Reproduce the entries from the line containing "Cumulative Count" through the end of the entries, including both ends. Leave the pictures out.

**PROVIDED RECORDS:**
◆ ◆ ◆ ◆ ◆ ◆ ◆

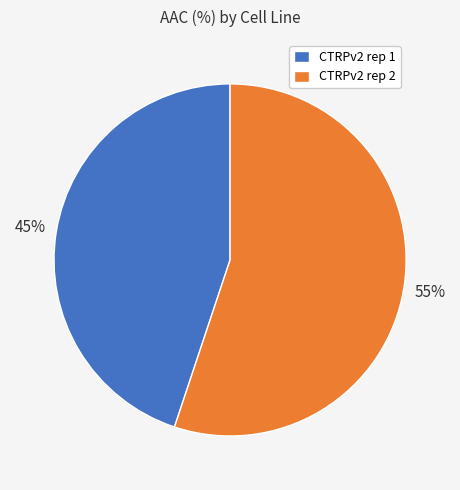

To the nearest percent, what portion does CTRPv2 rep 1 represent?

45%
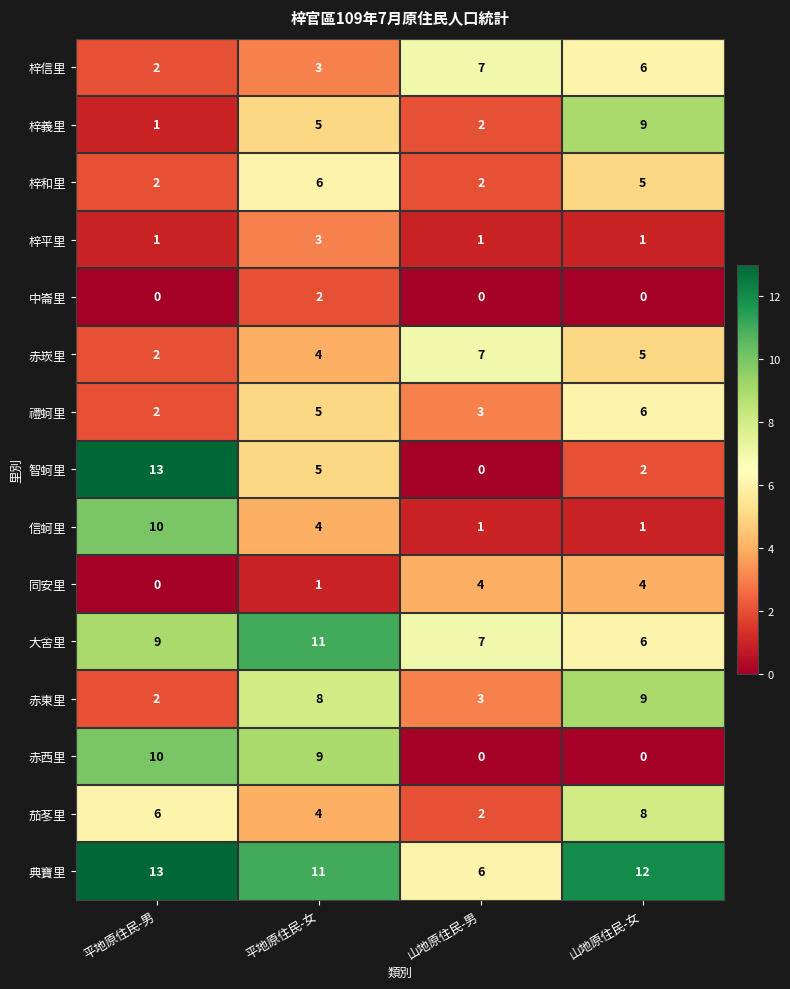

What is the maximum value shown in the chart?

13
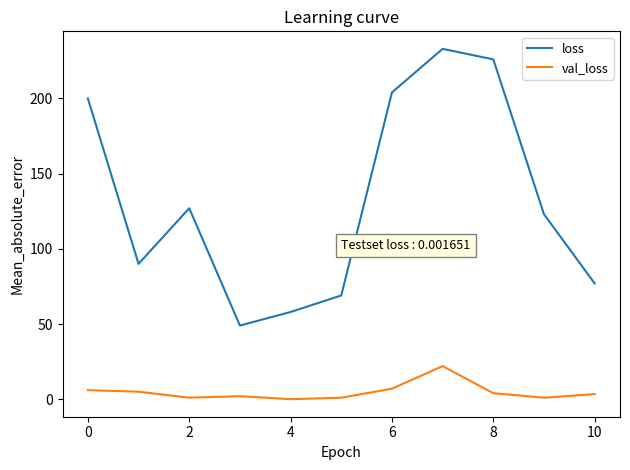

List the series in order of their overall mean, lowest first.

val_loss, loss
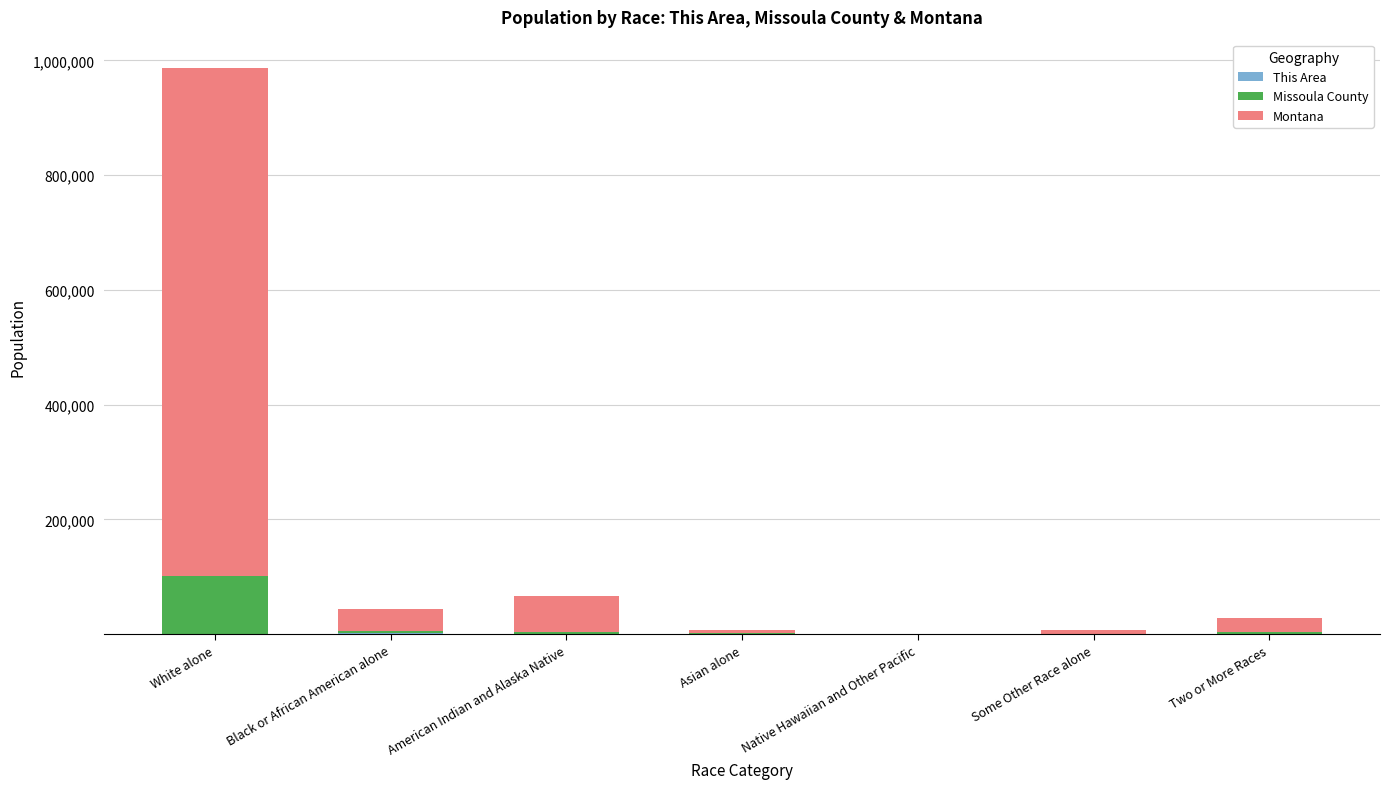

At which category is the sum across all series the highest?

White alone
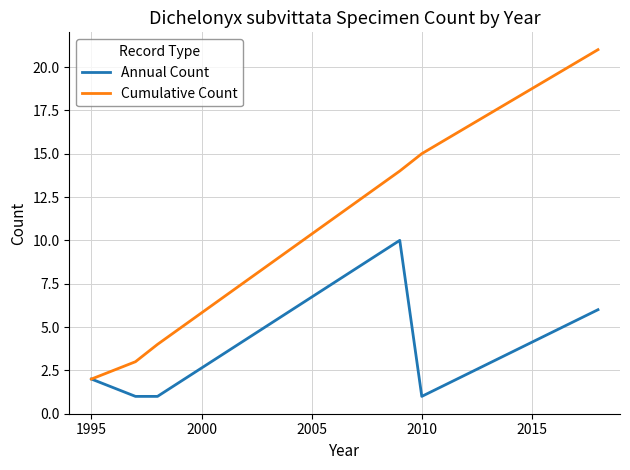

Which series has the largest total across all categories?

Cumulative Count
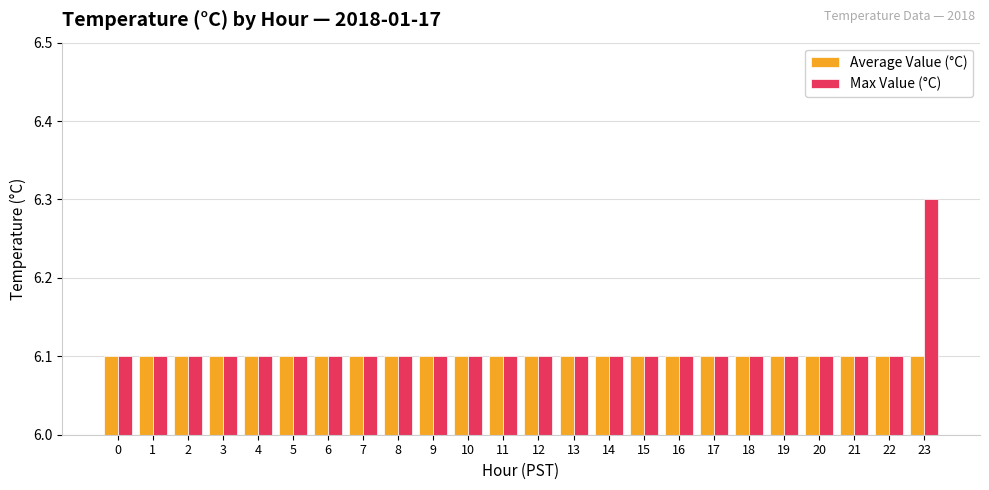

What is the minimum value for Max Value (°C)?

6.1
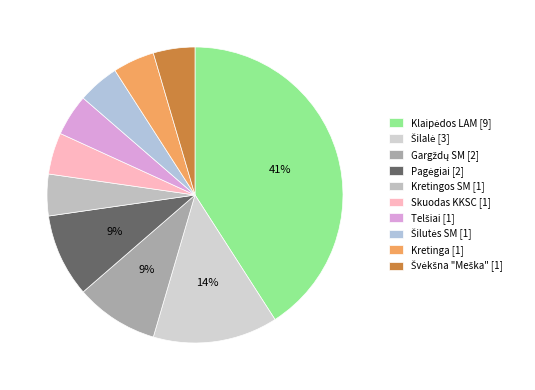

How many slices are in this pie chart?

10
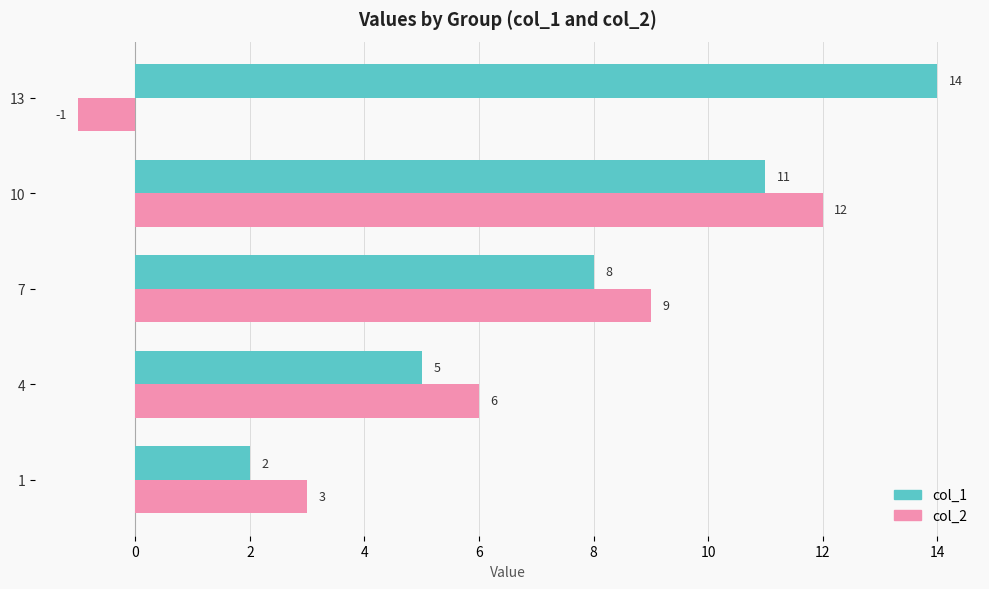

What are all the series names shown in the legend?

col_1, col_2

◆ ◆ ◆ ◆ ◆ ◆ ◆

**OUTPUT FOR THIS TASK:**
Cumulative Count

What is the minimum value for Max Value (°C)?

6.1

How many slices are in this pie chart?

10

What are all the series names shown in the legend?

col_1, col_2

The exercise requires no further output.